Smokers who develop Chronic Obstructive Pulmonary Disease (COPD) may also lose the ability to think clearly as they age. A University of Iowa researcher is leading a diverse team of specialists to initiate one of the most comprehensive investigations into the way that multiple body systems may contribute to this cognitive impairment.
Karin Hoth, PhD, a neuropsychologist in the UI Department of Psychiatry, was recently awarded a $3.1 million grant from the National Institutes of Health to lead a multidisciplinary team that will look at how lung and blood vessel changes, which are often linked to COPD, affect brain structure and function.
The team includes Professors Peg Nopoulos and Stephan Arndt in psychiatry, along with experts from a number of different departments.
“The project is truly a multidisciplinary effort” Hoth said.
Key collaborators also include Professors Gary Pierce in the Department of Health and Human Physiology and director of the Translational Human Vascular Physiology Lab, Alejandro Comellas in the Department of Internal Medicine, Eric Hoffman and John Newell in the Department of Radiology, and Vince Magnotta in the Department of Radiology and director of the MR Research Facility.
“Karin’s project is quite unique in that it brings together researchers from pulmonary and cardiovascular physiology, psychiatry, radiology and more to evaluate the many problems associated with COPD,” said Eric Hoffman, PhD, who runs the Advanced Pulmonary Physiomic Imaging Laboratory at Iowa.
COPD is a condition in which airflow is blocked in the lungs typically as a result of an inflammatory response to cigarette smoke.

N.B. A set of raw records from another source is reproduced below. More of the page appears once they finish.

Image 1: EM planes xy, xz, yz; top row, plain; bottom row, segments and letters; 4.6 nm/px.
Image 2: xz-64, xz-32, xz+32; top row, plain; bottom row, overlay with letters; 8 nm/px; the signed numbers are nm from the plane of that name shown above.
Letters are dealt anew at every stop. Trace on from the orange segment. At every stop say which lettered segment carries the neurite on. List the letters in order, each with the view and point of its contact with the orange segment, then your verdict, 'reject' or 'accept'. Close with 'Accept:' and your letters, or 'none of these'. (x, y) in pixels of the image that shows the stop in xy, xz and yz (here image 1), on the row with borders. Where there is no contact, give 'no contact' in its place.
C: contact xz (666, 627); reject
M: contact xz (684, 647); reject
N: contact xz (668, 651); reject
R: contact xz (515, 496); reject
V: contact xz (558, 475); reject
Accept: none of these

It is the third leading cause of death in the United States, according to the Centers for Disease Control.
In addition to causing shortness of breath, COPD is linked to cardiovascular disease and an estimated 40-60 percent of people with COPD show cognitive difficulties such as memory loss, problems with decision making, and slowed brain processing.
Hoth’s team will look at how lung and blood vessel dysfunction are related to brain changes in smokers who are in the very early stages of COPD. The project is taking a novel approach by including cardiovascular function in its model.

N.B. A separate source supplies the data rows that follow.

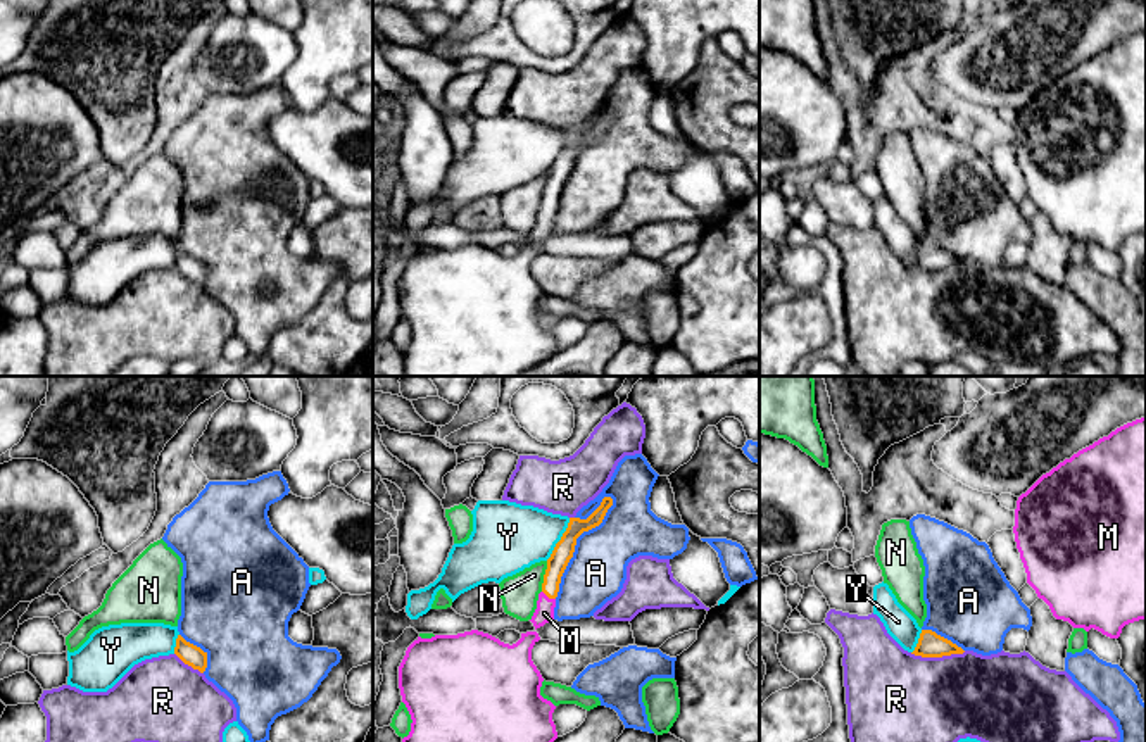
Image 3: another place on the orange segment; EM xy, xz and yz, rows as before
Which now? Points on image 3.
A: contact xz (575, 544); reject
M: contact xz (549, 597); accept
N: contact xz (544, 577); reject
R: contact yz (938, 656); reject
Y: contact xz (561, 539); reject
Accept: M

“Since COPD is so complex, looking at one aspect of what’s going on in the body is missing the boat, it’s not capturing the complexity of the disease,” Hoth said. “The lungs and cardiovascular system are closely linked in their function, and it felt overly simplistic not to include a broader model in our research. We’re bringing together fields that often are separated to see the same patients and then integrating the information that we collect to form a whole picture.”
Hoth says that some chronic smokers who show COPD-related lung problems on a CT scan also have dysfunctional blood vessels, some of which feed the brain. This likely contributes to changes in the brain that are linked to cognitive problems, she says.
Participants will complete extensive cognitive testing and undergo MRI scans of the brain. Hoth hopes to understand which smokers are at risk for developing cognitive difficulties and how that process begins early on.
“We’ll be looking at subtle cognitive changes and difficulties rather than significant impairment,” Hoth said. “Early change is where we can intervene.”
Those early interventions may include adjustments to exercise and diet to specifically increase vascular health.
Hoth began her career at National Jewish Health in Denver, one of the top hospitals in pulmonary medicine. There she recognized the pervasiveness of COPD and the apparent link between changes in blood vessels and brain function.